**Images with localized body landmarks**
________________________

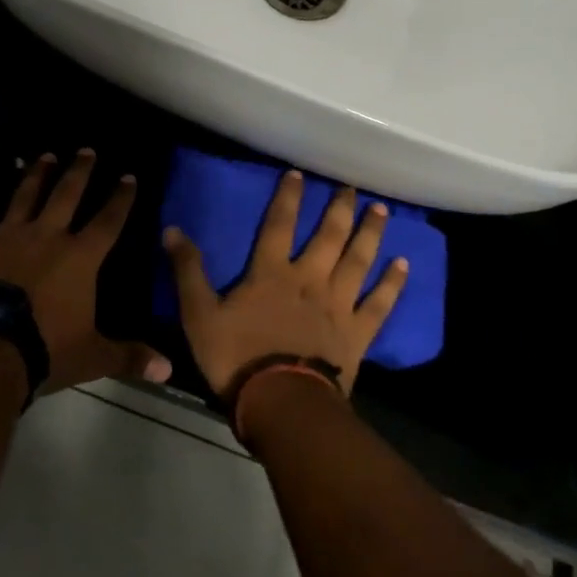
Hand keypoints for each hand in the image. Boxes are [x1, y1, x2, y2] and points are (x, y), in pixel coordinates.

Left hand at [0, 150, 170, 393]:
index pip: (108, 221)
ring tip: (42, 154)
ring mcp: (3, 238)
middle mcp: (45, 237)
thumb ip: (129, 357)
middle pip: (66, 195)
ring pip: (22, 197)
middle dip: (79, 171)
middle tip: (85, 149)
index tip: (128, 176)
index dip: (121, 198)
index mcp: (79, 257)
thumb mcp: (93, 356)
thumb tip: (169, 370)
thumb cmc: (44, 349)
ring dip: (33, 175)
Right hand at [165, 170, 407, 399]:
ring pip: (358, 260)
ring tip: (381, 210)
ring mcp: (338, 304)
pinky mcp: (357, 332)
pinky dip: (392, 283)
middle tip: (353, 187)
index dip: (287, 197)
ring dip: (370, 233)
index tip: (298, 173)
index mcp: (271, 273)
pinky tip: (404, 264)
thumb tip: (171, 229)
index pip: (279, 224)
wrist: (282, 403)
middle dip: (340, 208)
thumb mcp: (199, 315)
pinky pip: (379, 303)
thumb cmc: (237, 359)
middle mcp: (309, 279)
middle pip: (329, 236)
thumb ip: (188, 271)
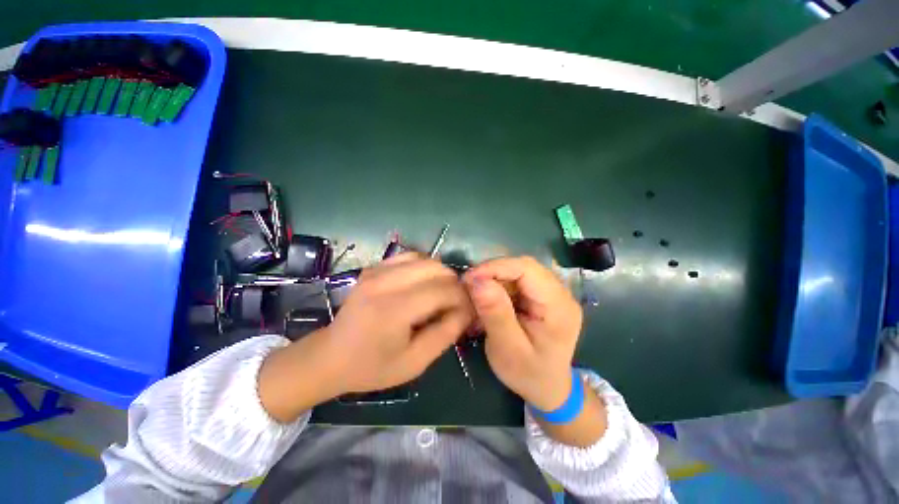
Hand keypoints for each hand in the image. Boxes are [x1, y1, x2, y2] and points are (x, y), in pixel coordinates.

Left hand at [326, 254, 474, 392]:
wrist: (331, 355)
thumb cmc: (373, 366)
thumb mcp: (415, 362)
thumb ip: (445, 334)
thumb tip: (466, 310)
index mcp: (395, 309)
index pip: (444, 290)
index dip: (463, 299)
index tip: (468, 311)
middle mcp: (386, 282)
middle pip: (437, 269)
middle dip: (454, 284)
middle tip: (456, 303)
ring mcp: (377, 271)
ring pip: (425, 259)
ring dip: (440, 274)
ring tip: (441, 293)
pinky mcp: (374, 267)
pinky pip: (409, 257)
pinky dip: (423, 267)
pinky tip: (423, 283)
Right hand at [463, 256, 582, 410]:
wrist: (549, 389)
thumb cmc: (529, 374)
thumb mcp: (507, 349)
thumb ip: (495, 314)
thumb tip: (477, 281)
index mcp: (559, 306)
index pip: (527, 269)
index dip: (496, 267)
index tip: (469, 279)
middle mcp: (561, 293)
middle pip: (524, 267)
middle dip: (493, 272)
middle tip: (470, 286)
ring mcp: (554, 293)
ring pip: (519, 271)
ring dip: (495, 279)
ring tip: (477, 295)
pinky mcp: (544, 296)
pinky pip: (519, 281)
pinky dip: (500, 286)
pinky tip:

________________________

**Action item**
Here the answer is the exact run of lines above, from the line with "wrist: (331, 355)" down to the last, and nothing else.

**Answer box**
wrist: (331, 355)
thumb cmc: (373, 366)
thumb mcp: (415, 362)
thumb ip: (445, 334)
thumb tip: (466, 310)
index mcp: (395, 309)
index pip: (444, 290)
index dip: (463, 299)
index tip: (468, 311)
middle mcp: (386, 282)
middle pip: (437, 269)
middle dip: (454, 284)
middle tip: (456, 303)
ring mcp: (377, 271)
ring pip: (425, 259)
ring dip: (440, 274)
ring tip: (441, 293)
pinky mcp: (374, 267)
pinky pip: (409, 257)
pinky dip: (423, 267)
pinky tip: (423, 283)
Right hand at [463, 256, 582, 410]:
wrist: (549, 389)
thumb cmc: (529, 374)
thumb mcp: (507, 349)
thumb ip: (495, 314)
thumb tip: (477, 281)
index mcp: (559, 306)
index pip: (527, 269)
index dip: (496, 267)
index tip: (469, 279)
middle mcp: (561, 293)
middle pip: (524, 267)
middle dip: (493, 272)
middle tip: (470, 286)
ring mcp: (554, 293)
ring pip: (519, 271)
ring dip: (495, 279)
ring tip: (477, 295)
pinky mcp: (544, 296)
pinky pip: (519, 281)
pinky dip: (500, 286)
pinky tip:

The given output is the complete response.